Under this section the wrongful act is not the rape or indecent act per se. The prosecution must in addition to proving the prohibited conduct prove that the act was committed within the view of a family member, a child or a person with mental disability.

The charge before the trial court alleged that the appellant intentionally committed an act which caused the penetration of his genital organ into the genital organ of CK, a child under the age of 16 and with mental disability.  Those particulars are clearly at variance with the particulars of the offence created under Section 7 of the Sexual Offences Actas such was fatally defective.

The appellant's trial and conviction on the charge was, therefore, irregular and the same is hereby quashed and the sentence of ten years is set aside.

Counsel for respondent submitted that the appellant ought to have been charged with the offence of knowingly having or attempting to have unlawful carnal knowledge with an idiot or an imbecile contrary to Section 146 of the Penal Code.

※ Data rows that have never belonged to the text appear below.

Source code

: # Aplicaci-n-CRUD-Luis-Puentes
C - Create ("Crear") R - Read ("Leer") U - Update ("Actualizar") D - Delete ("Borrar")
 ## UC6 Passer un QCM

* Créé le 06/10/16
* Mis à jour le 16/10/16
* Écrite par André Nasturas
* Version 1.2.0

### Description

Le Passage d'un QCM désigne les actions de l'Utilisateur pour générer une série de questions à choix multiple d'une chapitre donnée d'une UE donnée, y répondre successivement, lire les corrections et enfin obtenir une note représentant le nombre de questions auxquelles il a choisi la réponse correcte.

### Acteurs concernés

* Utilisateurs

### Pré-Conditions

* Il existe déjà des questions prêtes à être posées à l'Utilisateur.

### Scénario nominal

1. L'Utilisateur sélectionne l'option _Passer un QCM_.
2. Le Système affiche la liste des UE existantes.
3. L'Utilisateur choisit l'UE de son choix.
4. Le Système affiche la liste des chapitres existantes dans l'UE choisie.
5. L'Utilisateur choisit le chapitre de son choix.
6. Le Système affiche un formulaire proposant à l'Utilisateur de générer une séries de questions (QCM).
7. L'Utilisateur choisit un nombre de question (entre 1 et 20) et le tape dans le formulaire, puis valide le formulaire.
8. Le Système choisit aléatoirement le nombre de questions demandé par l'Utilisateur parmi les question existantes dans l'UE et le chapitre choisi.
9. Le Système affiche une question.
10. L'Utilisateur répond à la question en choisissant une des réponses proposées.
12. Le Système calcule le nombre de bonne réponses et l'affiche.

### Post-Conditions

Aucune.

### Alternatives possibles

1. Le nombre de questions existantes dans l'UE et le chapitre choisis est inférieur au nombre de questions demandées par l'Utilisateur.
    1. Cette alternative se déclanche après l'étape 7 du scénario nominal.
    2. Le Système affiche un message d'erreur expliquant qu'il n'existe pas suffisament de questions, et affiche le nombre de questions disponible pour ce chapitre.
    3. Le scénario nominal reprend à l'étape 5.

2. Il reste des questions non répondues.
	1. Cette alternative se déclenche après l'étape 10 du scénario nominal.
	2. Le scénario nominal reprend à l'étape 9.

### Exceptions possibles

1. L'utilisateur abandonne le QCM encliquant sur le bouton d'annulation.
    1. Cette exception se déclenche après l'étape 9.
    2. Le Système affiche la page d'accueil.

He urged the court to order for retrial so that the appellant may be charged and tried under that offence.

For this court to order for retrial it has firstly to be satisfied that the conviction in respect of which it is ordering a retrial was not vitiated by a gap in the evidence or a defect for which the prosecution is to blame. Secondly, it has to be satisfied that it is in the interest of justice to make the order and thirdly that the order will not amount to an injustice to the accused person. See Ekimat V. Republic (2005) 1 KLR 182 where the Court of Appeal held:

“......... Where a conviction is vitiated by a gap in the evidence or other defect for which the prosecution is to blame, the court will not order a retrial. But where a conviction is vitiated by a mistake of the trial court for which the prosecution is not to blame it does not follow that a retrial should be ordered; that a retrial should not be ordered unless the court is of the opinion that on the consideration of the admissible or potentially admissible evidence a conviction might result. Each case must depend on its particular facts and circumstances but an order for the retrial should only be made where the interest of justice require it and should not be made where it is likely to cause an injustice to an accused person.”

In the circumstances of this case, it is clear that both the trial court and the prosecution did not notice that the charge with which the appellant was being tried was defective. In my view, both the trial court and the prosecution owed the appellant a duty to ensure that he was not made to plead to an offence that is not known in law.  Ordering for a retrial presupposes that the appellant will be tried on the same defective charge. This will be of no use. This court will not order for a retrial in order to allow the prosecution to rectify the defect in the charge.  To do so, would in my view, occasion injustice to the appellant considering that he has already served about four years for the wrong charge.

For the foregoing reasons, I decline to order the retrial and order that the appellant be forthwith set at liberty unless otherwise lawfully held.

Dated, Signed and Delivered at Nakuru this 5th day of October, 2012.